Objetivo 1: Según la publicación sobre chips COF, ¿entre qué dos puntos se suele hacer el puente con alambre muy fino?
Objetivo 2: ¿Puedes reescribir como lista breve el párrafo de la publicación sobre chips COF que empieza con «Les proporciono esta información», conservando sus datos principales?

# [Aporte] Información sobre chips Gate COF



## D@rkbytes

Les proporciono esta información muy importante que he ido recopilando sobre los chip COF (*C*hip *O*n *F*ilm)
O sea, esos pequeños chips que se usan para multiplexar las señales digitales de imagen en los paneles LCD.
No se trata de información sobre cómo funcionan, sino de los puntos de prueba para sus voltajes de operación.
Más que nada se incluyen fotos de los COF laterales que muchas veces llegan a fallar por pistas rotas sobre el vidrio del LCD.
Cuando esto sucede se podrán notar fallas como pantalla en blanco, oscurecimiento progresivo o líneas horizontales de colores, entre otras.
Lo que se suele hacer ante estos casos es, realizar un puente con alambre muy fino desde la tarjeta T-CON hasta el punto que perdió su voltaje en el chip COF.

Datos:
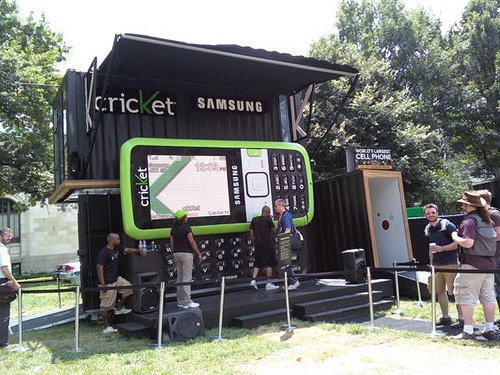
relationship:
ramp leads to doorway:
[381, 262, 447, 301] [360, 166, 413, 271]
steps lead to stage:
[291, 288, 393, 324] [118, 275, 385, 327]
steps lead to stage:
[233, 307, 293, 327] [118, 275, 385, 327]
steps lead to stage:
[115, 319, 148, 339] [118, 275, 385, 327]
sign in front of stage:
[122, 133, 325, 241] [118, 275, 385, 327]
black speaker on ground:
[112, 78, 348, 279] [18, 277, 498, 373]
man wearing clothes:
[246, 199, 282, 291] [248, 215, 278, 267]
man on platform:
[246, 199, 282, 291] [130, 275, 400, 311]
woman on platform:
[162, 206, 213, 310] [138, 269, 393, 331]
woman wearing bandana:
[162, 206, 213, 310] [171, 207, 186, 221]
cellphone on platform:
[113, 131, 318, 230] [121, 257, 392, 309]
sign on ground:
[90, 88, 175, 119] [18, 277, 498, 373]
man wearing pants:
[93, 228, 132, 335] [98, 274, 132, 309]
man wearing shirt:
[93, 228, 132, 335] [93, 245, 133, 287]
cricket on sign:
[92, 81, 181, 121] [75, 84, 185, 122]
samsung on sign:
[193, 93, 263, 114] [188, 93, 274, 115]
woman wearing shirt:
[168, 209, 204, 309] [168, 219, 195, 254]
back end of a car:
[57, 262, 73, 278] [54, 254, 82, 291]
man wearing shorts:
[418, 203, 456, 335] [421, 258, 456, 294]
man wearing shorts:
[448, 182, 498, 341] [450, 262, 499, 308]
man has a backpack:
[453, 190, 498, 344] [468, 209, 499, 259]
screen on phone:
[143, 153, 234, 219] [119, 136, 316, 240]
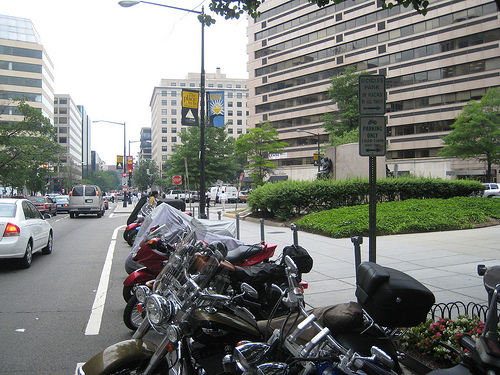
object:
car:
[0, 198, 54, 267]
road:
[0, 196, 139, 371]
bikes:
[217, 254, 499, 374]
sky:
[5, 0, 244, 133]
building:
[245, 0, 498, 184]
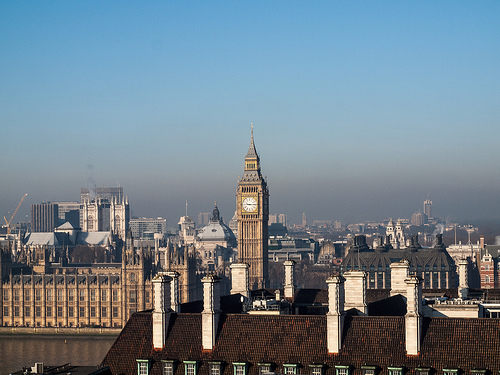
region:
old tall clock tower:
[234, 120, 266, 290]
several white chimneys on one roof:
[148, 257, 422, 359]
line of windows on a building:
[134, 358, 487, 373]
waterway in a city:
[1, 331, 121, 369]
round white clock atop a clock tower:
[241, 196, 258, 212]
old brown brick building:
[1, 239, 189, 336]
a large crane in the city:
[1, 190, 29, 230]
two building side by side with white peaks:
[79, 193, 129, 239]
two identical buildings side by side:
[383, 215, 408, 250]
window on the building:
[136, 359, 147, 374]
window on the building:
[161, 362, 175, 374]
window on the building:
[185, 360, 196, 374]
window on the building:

Respuesta correcta 1: Desde la tarjeta T-CON hasta el punto que perdió su voltaje en el chip COF.

Respuesta correcta 2:
- Se comparte información recopilada sobre los chips COF (Chip On Film), que multiplexan las señales digitales de imagen en los paneles LCD.
- No trata de su funcionamiento, sino de los puntos de prueba de sus voltajes de operación.
- Incluye sobre todo fotos de los COF laterales, que muchas veces fallan por pistas rotas sobre el vidrio del LCD.
- Fallas que pueden notarse: pantalla en blanco, oscurecimiento progresivo o líneas horizontales de colores, entre otras.
- Reparación habitual: un puente con alambre muy fino desde la tarjeta T-CON hasta el punto del chip COF que perdió su voltaje.